While the yarn is not completely implausible, laying his hands on a purple Tele at short notice, even back in the Swinging Sixties, feels like a bit of a stretch. It made for a good story, however, and Buchanan was only continuing a blues tradition that stretched back to the Mississippi Delta of the late 1920s and early 30s – spooky myths pulled in the punters at your local juke joints.
Troubadour Tommy Johnson, who wrote Canned Heat Blues, put the rumour about that he’d sold his soul to Satan in exchange for killer guitar skills. Time: midnight. Place: an unspecified crossroads. Of course, the origins of the myth became confused over the years, and by the release of Robert Johnson’s King Of The Delta Blues Singers compilation album in 1961 the pact with Satan story was attributed to Robert Johnson.

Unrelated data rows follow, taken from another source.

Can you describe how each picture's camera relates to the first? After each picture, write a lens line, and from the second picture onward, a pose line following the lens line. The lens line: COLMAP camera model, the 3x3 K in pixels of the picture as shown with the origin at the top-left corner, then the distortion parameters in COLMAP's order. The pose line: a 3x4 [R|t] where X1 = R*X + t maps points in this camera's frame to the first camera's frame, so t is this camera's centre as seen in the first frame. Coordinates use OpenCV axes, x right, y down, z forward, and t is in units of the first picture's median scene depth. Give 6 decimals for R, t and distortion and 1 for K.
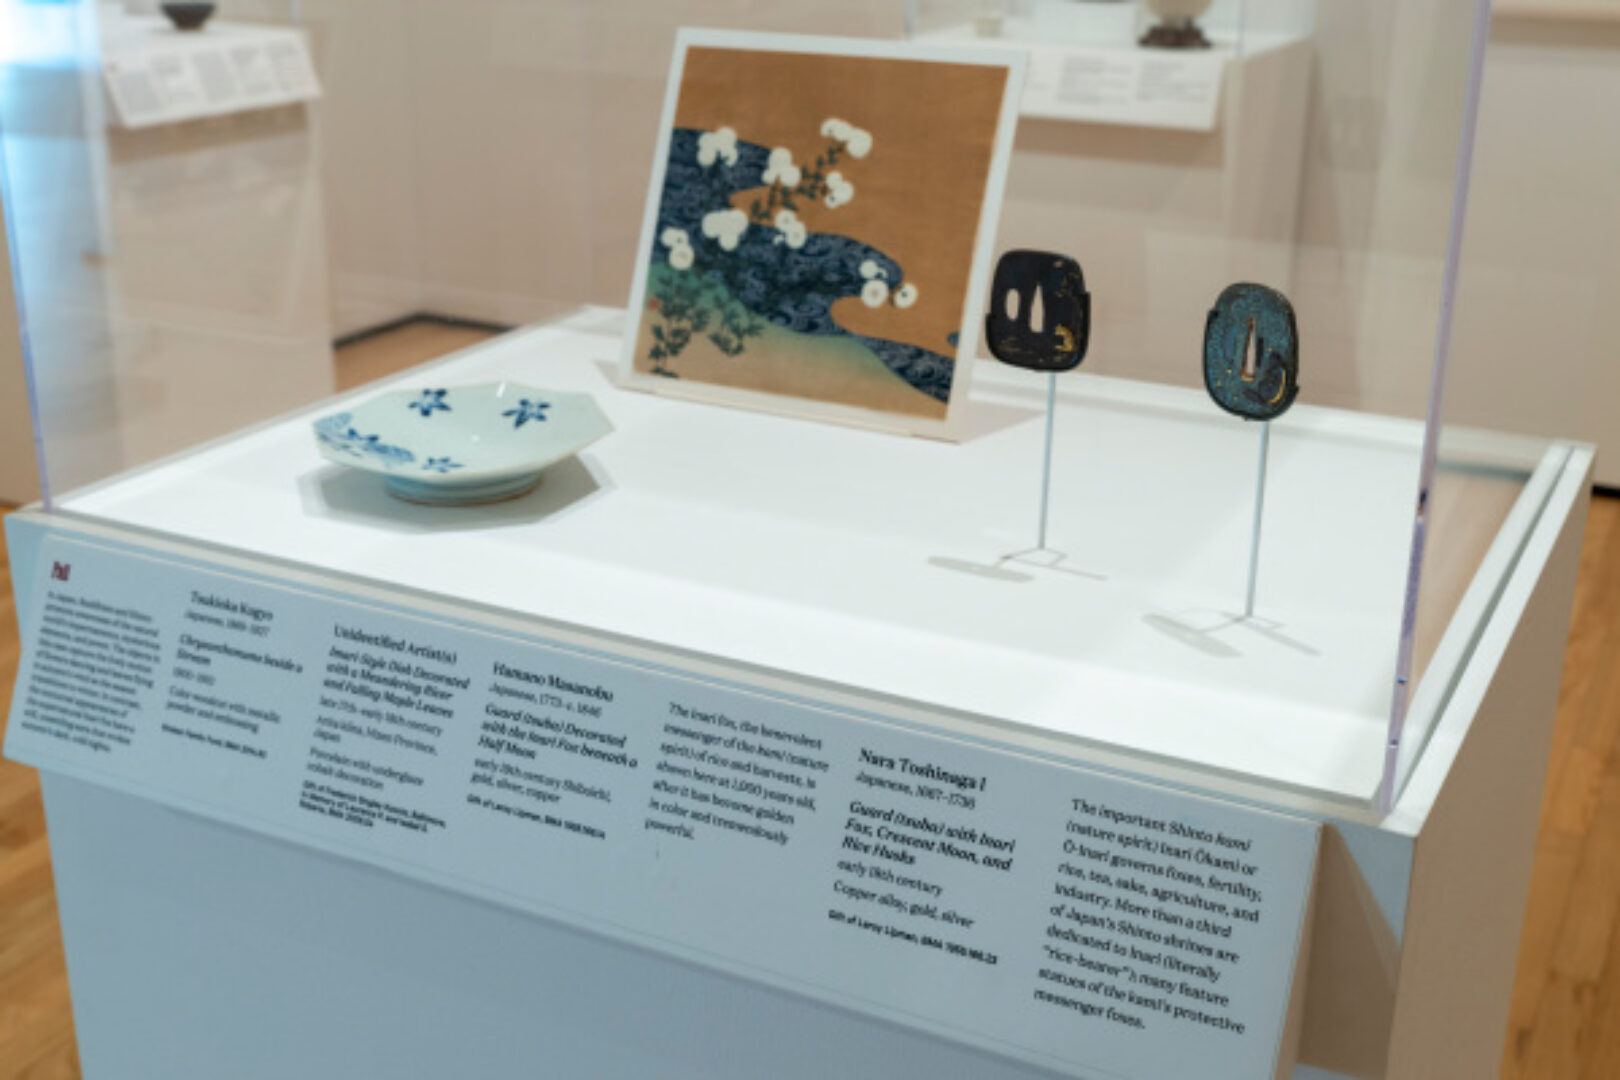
lens RADIAL K [[1927.7, 0, 815.2], [0, 1927.7, 538.5], [0, 0, 1]] dist [0.018641, 0.000000]
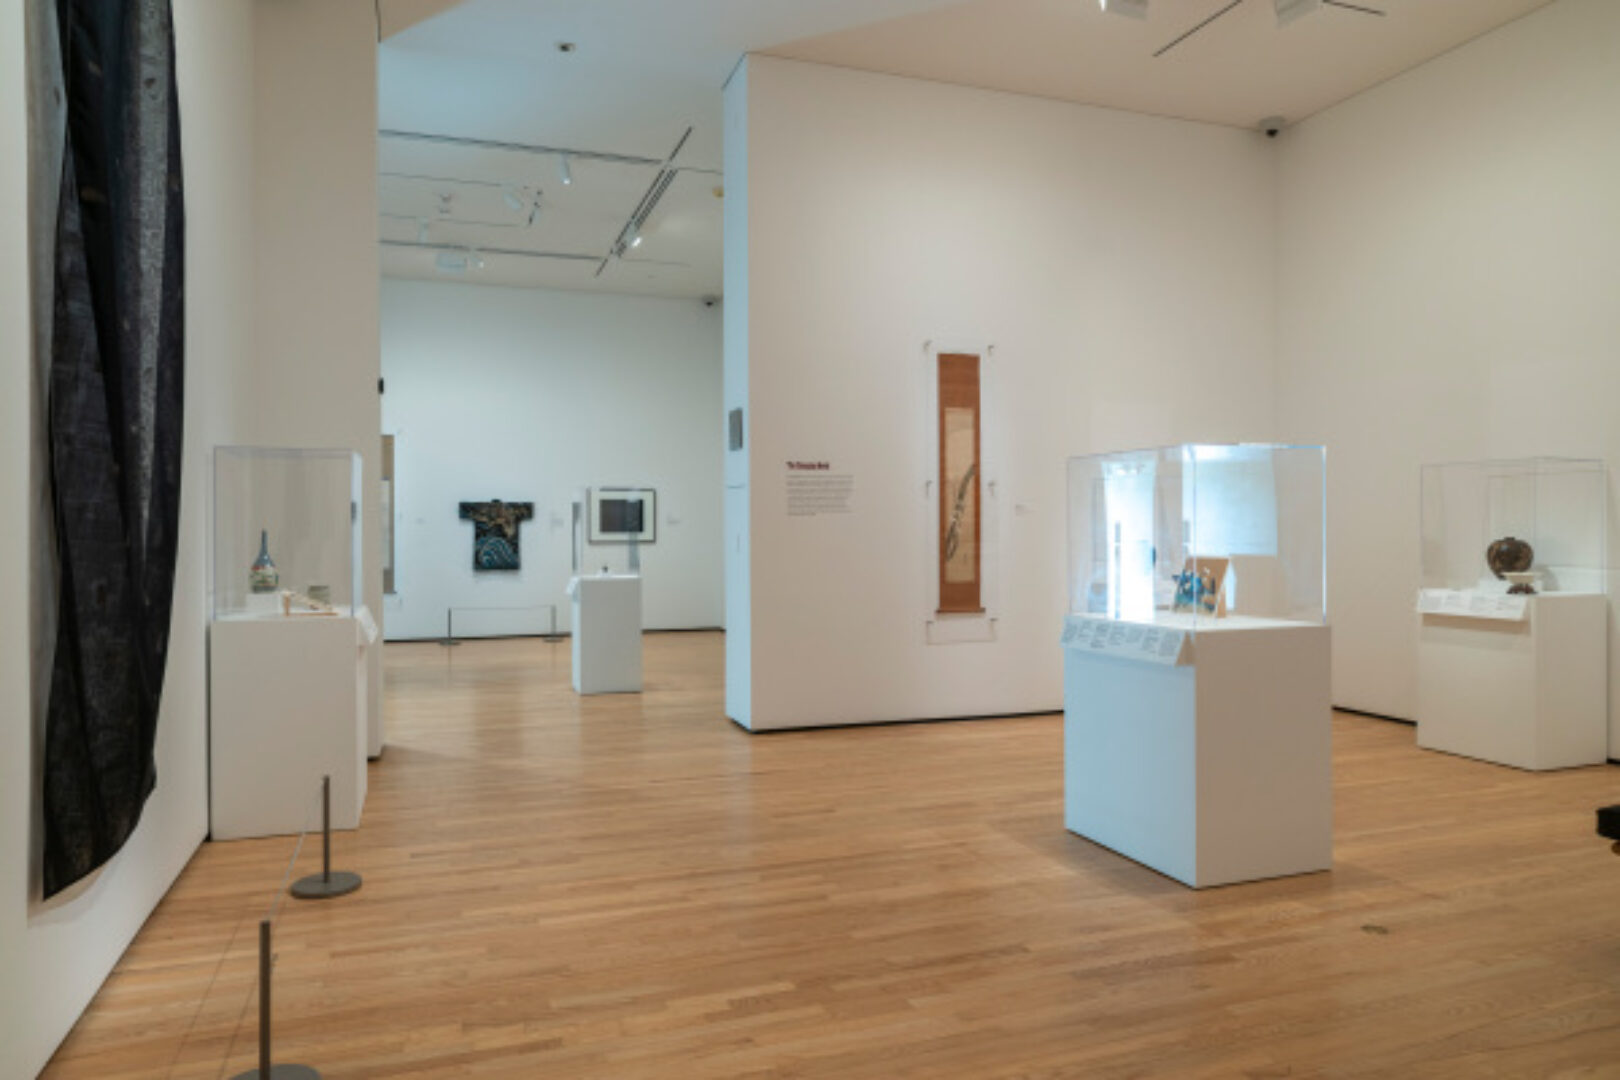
lens RADIAL K [[1067.7, 0, 812.0], [0, 1067.7, 530.5], [0, 0, 1]] dist [-0.006824, 0.002447]
pose [[0.733400, -0.017117, -0.679582, 1.325864], [-0.219349, 0.940253, -0.260403, 0.774707], [0.643437, 0.340045, 0.685827, -2.017287]]
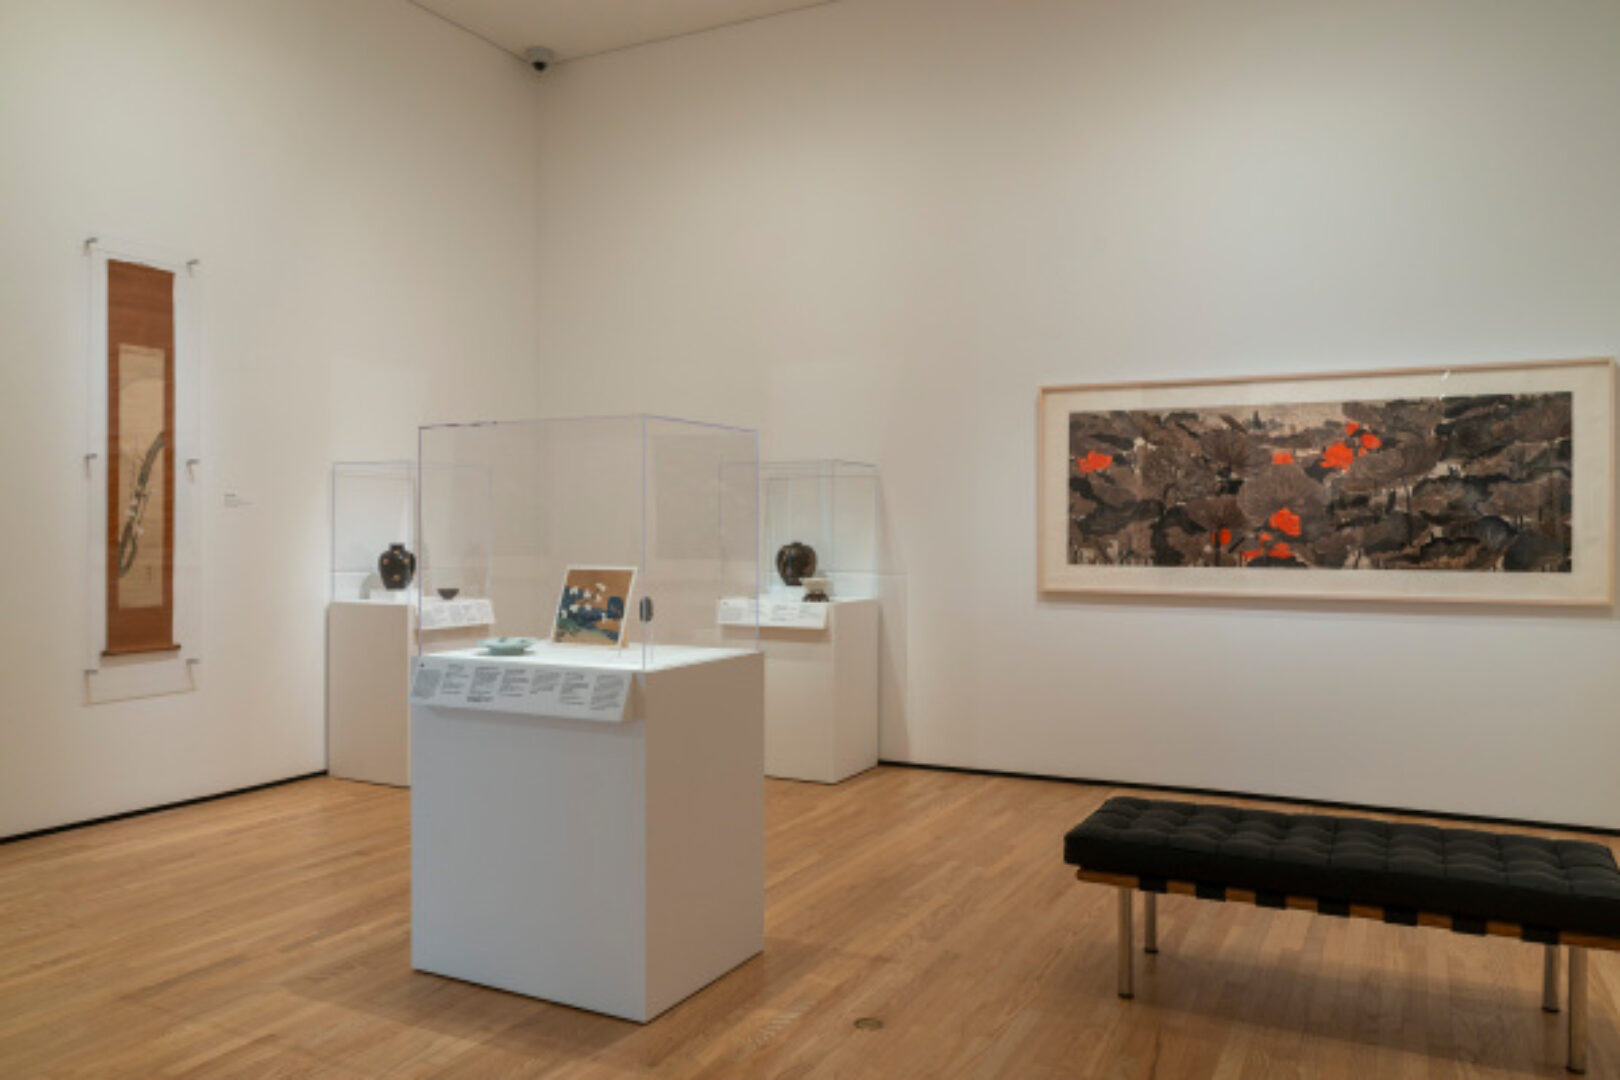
lens RADIAL K [[1196.3, 0, 810.7], [0, 1196.3, 531.5], [0, 0, 1]] dist [-0.009721, 0.007399]
pose [[0.999956, -0.009328, 0.001011, 0.492162], [0.009108, 0.939250, -0.343114, 0.616037], [0.002250, 0.343108, 0.939293, -1.620222]]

If Buchanan was telling porkies, he really didn’t have to. Like Robert Johnson, it’s the jaw-dropping guitar chops that are the real story, even if the rock’n’roll myth machine likes you to go out with a bang.
Roy Buchanan’s death is still the subject of fierce debate. Officially ruled a suicide, he was found hanging in a cell at Fairfax jail in Virginia, his shirt tied around his neck, on August 14, 1988. Some claim that bruising around his head prove that he had been assaulted after being arrested, for public intoxication following a domestic dispute. We’ll likely never know the truth. It was a tragic end for a guitar genius, yet the circumstances were suitably dark and mysterious for a blues musician. In a further tragic twist, fellow Telemaster Danny Gatton committed suicide in October 1994.
In the aftermath of Buchanan’s death there was the inevitable increase in interest in his back catalogue. Ultimately, Roy Buchanan remains a cult figure, the guitarist’s guitarist that not even Martin Scorsese can pull out of the shadows. Danny Gatton eventually grasped the fame that he craved, only for it to fuel a depression that would lead to his suicide. Buchanan, according to an interview he conducted shortly before he departed for the last time, faced no such demons.
“Probably the reason I never made it big is because I never cared whether I made it big or not. All I wanted to do was learn to play the guitar for myself. You set your own goals for success. And when you succeed, it don’t necessarily mean that you will be a big star, make a lot of money, or anything. You’ll feel it in your heart, whether you’ve succeeded or not.”
Buchanan didn’t become a big star or make lots of money, and he probably didn’t say no to the Stones. But the man who turned guitar tone into an art form attained successfully that one thing every guitarist dreams of: a unique sound that can’t be claimed by anybody else. That’s what sweet dreams are made of.